YOUR GOAL:
Omitting all pictures, retype the entries below exactly as given.

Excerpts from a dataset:
****************************************

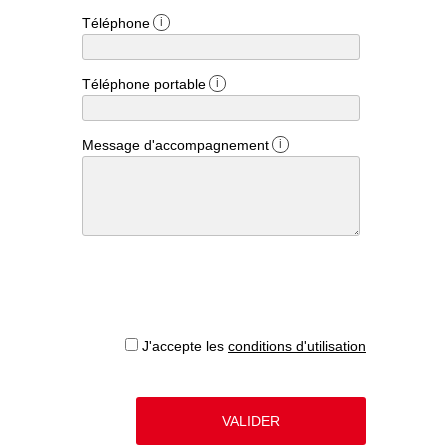
Téléphone
i
Téléphone portable
i
Message d'accompagnement
i
J'accepte les
conditions d'utilisation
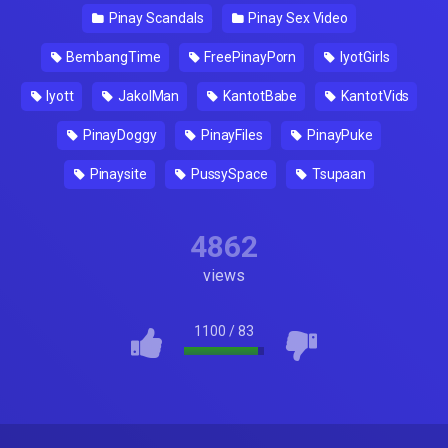
Pinay Scandals
Pinay Sex Video
BembangTime
FreePinayPorn
IyotGirls
Iyott
JakolMan
KantotBabe
KantotVids
PinayDoggy
PinayFiles
PinayPuke
Pinaysite
PussySpace
Tsupaan
4862
views
1100
/
83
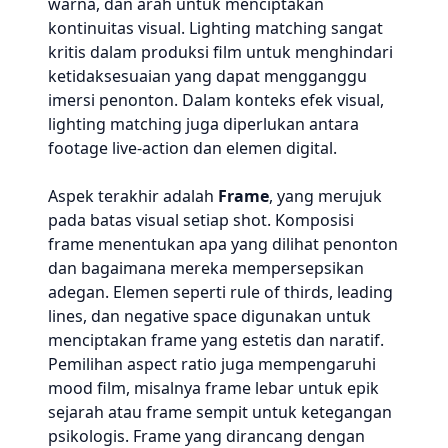
warna, dan arah untuk menciptakan
kontinuitas visual. Lighting matching sangat
kritis dalam produksi film untuk menghindari
ketidaksesuaian yang dapat mengganggu
imersi penonton. Dalam konteks efek visual,
lighting matching juga diperlukan antara
footage live-action dan elemen digital.
Aspek terakhir adalah
Frame
, yang merujuk
pada batas visual setiap shot. Komposisi
frame menentukan apa yang dilihat penonton
dan bagaimana mereka mempersepsikan
adegan. Elemen seperti rule of thirds, leading
lines, dan negative space digunakan untuk
menciptakan frame yang estetis dan naratif.
Pemilihan aspect ratio juga mempengaruhi
mood film, misalnya frame lebar untuk epik
sejarah atau frame sempit untuk ketegangan
psikologis. Frame yang dirancang dengan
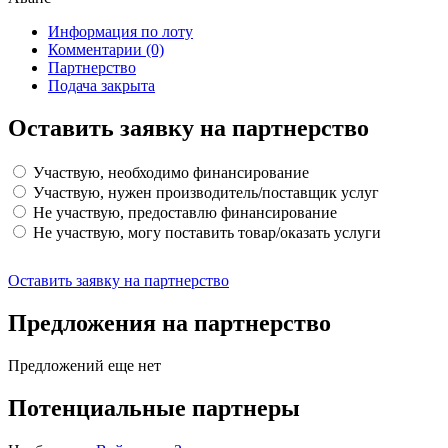
Информация по лоту
Комментарии
(0)
Партнерство
Подача закрыта
Оставить заявку на партнерство
Участвую, необходимо финансирование
Участвую, нужен производитель/поставщик услуг
Не участвую, предоставлю финансирование
Не участвую, могу поставить товар/оказать услуги
Оставить заявку на партнерство
Предложения на партнерство
Предложений еще нет
Потенциальные партнеры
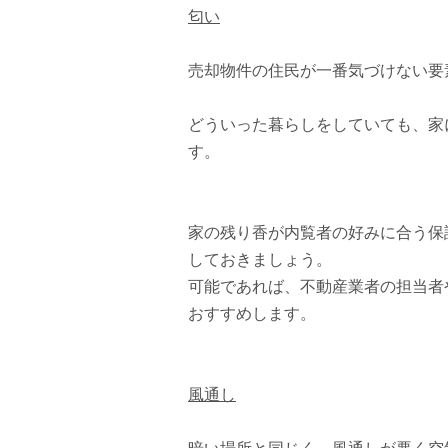
匂い
売却物件の住民が一番気づけない要
どういった暮らしをしていても、家
す。
家の残り香が内覧者の好みに合う保
しておきましょう。
可能であれば、不動産業者の担当者
おすすめします。
風通し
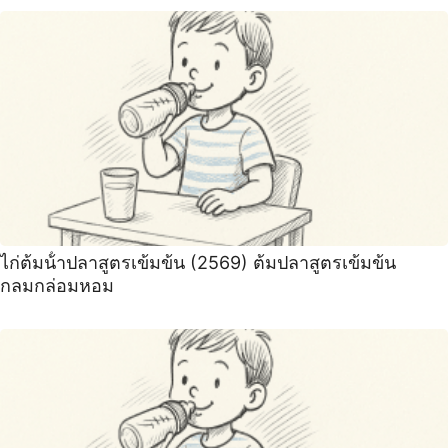
ไก่ต้มน้ําปลาสูตรเข้มข้น (2569) ต้มปลาสูตรเข้มข้น
กลมกล่อมหอม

****************************************

REPLY TO THE EXERCISE:
Téléphone
i
Téléphone portable
i
Message d'accompagnement
i
J'accepte les
conditions d'utilisation
Pinay Scandals
Pinay Sex Video
BembangTime
FreePinayPorn
IyotGirls
Iyott
JakolMan
KantotBabe
KantotVids
PinayDoggy
PinayFiles
PinayPuke
Pinaysite
PussySpace
Tsupaan
4862
views
1100
/
83
warna, dan arah untuk menciptakan
kontinuitas visual. Lighting matching sangat
kritis dalam produksi film untuk menghindari
ketidaksesuaian yang dapat mengganggu
imersi penonton. Dalam konteks efek visual,
lighting matching juga diperlukan antara
footage live-action dan elemen digital.
Aspek terakhir adalah
Frame
, yang merujuk
pada batas visual setiap shot. Komposisi
frame menentukan apa yang dilihat penonton
dan bagaimana mereka mempersepsikan
adegan. Elemen seperti rule of thirds, leading
lines, dan negative space digunakan untuk
menciptakan frame yang estetis dan naratif.
Pemilihan aspect ratio juga mempengaruhi
mood film, misalnya frame lebar untuk epik
sejarah atau frame sempit untuk ketegangan
psikologis. Frame yang dirancang dengan
Информация по лоту
Комментарии
(0)
Партнерство
Подача закрыта
Оставить заявку на партнерство
Участвую, необходимо финансирование
Участвую, нужен производитель/поставщик услуг
Не участвую, предоставлю финансирование
Не участвую, могу поставить товар/оказать услуги
Оставить заявку на партнерство
Предложения на партнерство
Предложений еще нет
Потенциальные партнеры
匂い
売却物件の住民が一番気づけない要
どういった暮らしをしていても、家
す。
家の残り香が内覧者の好みに合う保
しておきましょう。
可能であれば、不動産業者の担当者
おすすめします。
風通し
ไก่ต้มน้ําปลาสูตรเข้มข้น (2569) ต้มปลาสูตรเข้มข้น
กลมกล่อมหอม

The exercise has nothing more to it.